Al ser indagado por las razones por las que ha decidido adquirir un producto, un consumidor cualquiera argumentará, sin mayor dificultad, una serie de ventajas que el artículo le va a generar con su uso previsto. No parece haber mayores problemas en entender por qué una persona decide comprar un computador, un celular o un tiquete aéreo, si simplemente preguntándole al comprador sabremos cuáles fueron las razones por las que decidió invertir cierta cantidad de dinero en ese bien o servicio. Si esto es así, podría pensarse que las empresas fabricantes o productoras de servicios no necesitan más que indagar por estos argumentos lógicos que manifiestan los compradores para fabricar o producir exactamente lo que ellos necesitan, y de esa manera constituirse en entidades exitosas sin mayores exigencias.

Lo que vemos en la realidad es completamente diferente, pues permanentemente encontramos empresas que se acaban, nuevas empresas que surgen, consumidores que siguen buscando cosas nuevas. Esto nos lleva a preguntarnos qué hace que algunas empresas sean exitosas y otras no; por qué algunas empresas perduran, mientras que otras quizás tienen un éxito relativo y no persisten en el mercado. Hace tiempo sabemos que la calidad, entendida como el cumplimiento de los requisitos de los clientes, es fundamental para el éxito; pero también sabemos que las empresas lo tienen tan claro que buscan alcanzar ese cumplimiento de requisitos constantemente. ¿Cuál es el secreto del éxito entonces? ¿Por qué, si tenemos claros los requisitos del cliente y los satisfacemos, no logramos que eso sea suficiente?

Muchas preguntas generan aún mayores cuestionamientos. Inicialmente, podemos pensar que la cuestión radica en que realmente no se satisfacen  los requisitos de los consumidores; y quizá, revisando muchas empresas, encontraremos que varias de ellas no llegan siquiera a indagar suficientemente las necesidades y expectativas de sus clientes. Sin embargo, si elevamos ese cuestionamiento a empresas de calidad excelente que están en un mercado de competencia perfecta, generalmente encontraremos que, dada la competitividad del entorno, su preocupación constante por la identificación y correspondiente satisfacción de los requisitos de los clientes es de un nivel muy alto. Y aun en este contexto, persisten los clientes insatisfechos, infieles, inconstantes, que buscan opciones diferentes y que se dejan atraer por marcas nuevas, incluso con niveles de excelencia y de calidad importantes.


Si nos consideramos como consumidores, probablemente encontraremos que, por ejemplo, a veces compramos cosas que nunca volvemos a usar. O que salimos a acompañar a alguna persona cercana a hacer alguna compra y terminamos comprando algo que vimos en el trayecto y que no teníamos planeado ni propuesto adquirir. O que finalmente terminamos invirtiendo una suma mucho mayor de la planeada cuando queríamos adquirir algún producto y terminamos comprando accesorios adicionales. Esto nos lleva a concluir –convengamos– que ni nosotros mismos como consumidores en ocasiones sabemos lo que queremos e, inclusive, ni siquiera estamos seguros de las razones por las que adquirimos un bien o servicio. Si todo esto es cierto, ¿cómo pueden estar seguras las empresas que identifican o satisfacen las necesidades de los consumidores, si ni siquiera ellos mismos las tienen claras?

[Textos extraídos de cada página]

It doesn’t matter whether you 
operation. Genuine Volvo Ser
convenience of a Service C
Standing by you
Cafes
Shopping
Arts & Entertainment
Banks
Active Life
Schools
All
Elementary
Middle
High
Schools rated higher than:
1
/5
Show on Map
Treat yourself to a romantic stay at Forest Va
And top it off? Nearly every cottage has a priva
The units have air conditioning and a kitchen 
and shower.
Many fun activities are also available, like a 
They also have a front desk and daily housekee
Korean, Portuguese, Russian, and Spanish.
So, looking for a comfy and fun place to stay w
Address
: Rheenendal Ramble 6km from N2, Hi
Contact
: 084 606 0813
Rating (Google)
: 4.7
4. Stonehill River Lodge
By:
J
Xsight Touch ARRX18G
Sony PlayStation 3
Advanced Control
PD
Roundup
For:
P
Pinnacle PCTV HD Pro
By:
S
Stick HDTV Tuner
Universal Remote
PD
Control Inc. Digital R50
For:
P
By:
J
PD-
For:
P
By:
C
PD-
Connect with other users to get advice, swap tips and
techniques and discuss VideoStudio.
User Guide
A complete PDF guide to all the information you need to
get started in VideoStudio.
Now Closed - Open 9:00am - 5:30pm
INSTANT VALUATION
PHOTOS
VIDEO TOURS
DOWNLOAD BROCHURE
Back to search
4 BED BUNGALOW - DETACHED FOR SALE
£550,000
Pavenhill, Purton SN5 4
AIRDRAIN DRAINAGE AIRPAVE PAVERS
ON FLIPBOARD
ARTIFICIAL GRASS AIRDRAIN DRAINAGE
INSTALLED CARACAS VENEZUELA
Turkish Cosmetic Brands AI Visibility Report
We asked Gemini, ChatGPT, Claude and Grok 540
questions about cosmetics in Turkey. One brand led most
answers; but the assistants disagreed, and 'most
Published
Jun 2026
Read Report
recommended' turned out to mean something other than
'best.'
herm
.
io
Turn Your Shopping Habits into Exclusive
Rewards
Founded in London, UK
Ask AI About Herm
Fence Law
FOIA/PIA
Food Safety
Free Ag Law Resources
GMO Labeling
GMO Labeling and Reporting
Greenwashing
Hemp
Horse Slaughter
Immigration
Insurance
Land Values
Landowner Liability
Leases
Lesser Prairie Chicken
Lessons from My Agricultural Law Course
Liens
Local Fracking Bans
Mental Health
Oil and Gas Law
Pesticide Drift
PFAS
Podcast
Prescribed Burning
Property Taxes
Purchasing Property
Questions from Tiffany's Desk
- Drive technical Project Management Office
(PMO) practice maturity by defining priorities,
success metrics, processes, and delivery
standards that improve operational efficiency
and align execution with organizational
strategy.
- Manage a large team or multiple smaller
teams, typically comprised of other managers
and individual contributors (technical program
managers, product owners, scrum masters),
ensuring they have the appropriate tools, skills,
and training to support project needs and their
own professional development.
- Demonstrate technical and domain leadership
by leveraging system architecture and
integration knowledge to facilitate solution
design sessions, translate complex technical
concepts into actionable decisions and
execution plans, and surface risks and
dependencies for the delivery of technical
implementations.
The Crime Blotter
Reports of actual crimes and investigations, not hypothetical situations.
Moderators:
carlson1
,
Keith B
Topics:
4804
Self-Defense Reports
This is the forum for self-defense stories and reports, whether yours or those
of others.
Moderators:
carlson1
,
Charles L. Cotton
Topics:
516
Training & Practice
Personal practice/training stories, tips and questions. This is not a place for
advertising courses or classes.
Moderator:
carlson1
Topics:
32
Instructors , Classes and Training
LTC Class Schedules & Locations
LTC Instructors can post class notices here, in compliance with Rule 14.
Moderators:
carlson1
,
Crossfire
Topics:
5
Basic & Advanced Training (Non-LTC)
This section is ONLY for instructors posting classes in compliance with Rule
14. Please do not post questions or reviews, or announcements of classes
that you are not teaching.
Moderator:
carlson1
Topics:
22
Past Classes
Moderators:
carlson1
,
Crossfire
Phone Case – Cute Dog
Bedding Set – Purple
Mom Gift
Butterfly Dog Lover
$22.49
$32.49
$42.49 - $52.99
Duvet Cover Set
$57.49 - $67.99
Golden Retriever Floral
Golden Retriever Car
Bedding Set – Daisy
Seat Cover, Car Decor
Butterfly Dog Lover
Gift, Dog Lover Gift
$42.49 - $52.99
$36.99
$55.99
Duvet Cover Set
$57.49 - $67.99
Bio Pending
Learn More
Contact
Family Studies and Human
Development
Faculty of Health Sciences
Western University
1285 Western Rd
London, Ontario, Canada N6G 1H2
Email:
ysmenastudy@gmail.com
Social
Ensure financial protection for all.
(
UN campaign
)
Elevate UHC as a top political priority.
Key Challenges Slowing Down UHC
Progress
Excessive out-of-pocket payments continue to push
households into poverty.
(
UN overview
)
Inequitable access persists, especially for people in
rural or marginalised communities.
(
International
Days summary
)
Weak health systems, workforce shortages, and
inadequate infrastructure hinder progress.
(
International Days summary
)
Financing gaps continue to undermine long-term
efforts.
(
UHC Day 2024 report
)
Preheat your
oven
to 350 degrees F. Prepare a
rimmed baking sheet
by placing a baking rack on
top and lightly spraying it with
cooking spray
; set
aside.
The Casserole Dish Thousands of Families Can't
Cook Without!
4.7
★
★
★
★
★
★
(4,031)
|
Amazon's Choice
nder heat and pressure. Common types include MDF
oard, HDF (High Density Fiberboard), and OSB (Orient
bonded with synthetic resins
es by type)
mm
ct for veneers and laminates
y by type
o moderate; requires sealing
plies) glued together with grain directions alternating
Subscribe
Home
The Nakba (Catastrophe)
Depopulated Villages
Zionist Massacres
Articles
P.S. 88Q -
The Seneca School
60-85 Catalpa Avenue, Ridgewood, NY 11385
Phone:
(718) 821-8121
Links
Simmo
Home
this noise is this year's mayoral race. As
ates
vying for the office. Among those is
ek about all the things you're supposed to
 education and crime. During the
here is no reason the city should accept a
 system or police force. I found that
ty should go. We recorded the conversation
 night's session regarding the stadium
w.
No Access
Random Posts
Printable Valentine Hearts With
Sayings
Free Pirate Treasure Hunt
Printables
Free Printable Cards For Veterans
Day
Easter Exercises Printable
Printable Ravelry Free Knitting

## El problema
Por favor, convierte en una lista breve el párrafo del fragmento sobre consumidores que empieza con «Si nos consideramos como consumidores», conservando sus ideas principales. Basa tu respuesta únicamente en el fragmento.

## Respuesta a la tarea
- A veces compramos cosas que nunca volvemos a usar.
- Acompañamos a alguien cercano a comprar y terminamos adquiriendo algo que vimos en el trayecto y no habíamos planeado.
- Gastamos mucho más de lo previsto porque terminamos comprando accesorios adicionales.
- Por eso, ni los propios consumidores saben a veces lo que quieren, ni están seguros de por qué adquieren un bien o servicio.
- Si es así, cabe preguntar cómo pueden estar seguras las empresas de identificar o satisfacer unas necesidades que ni los consumidores tienen claras.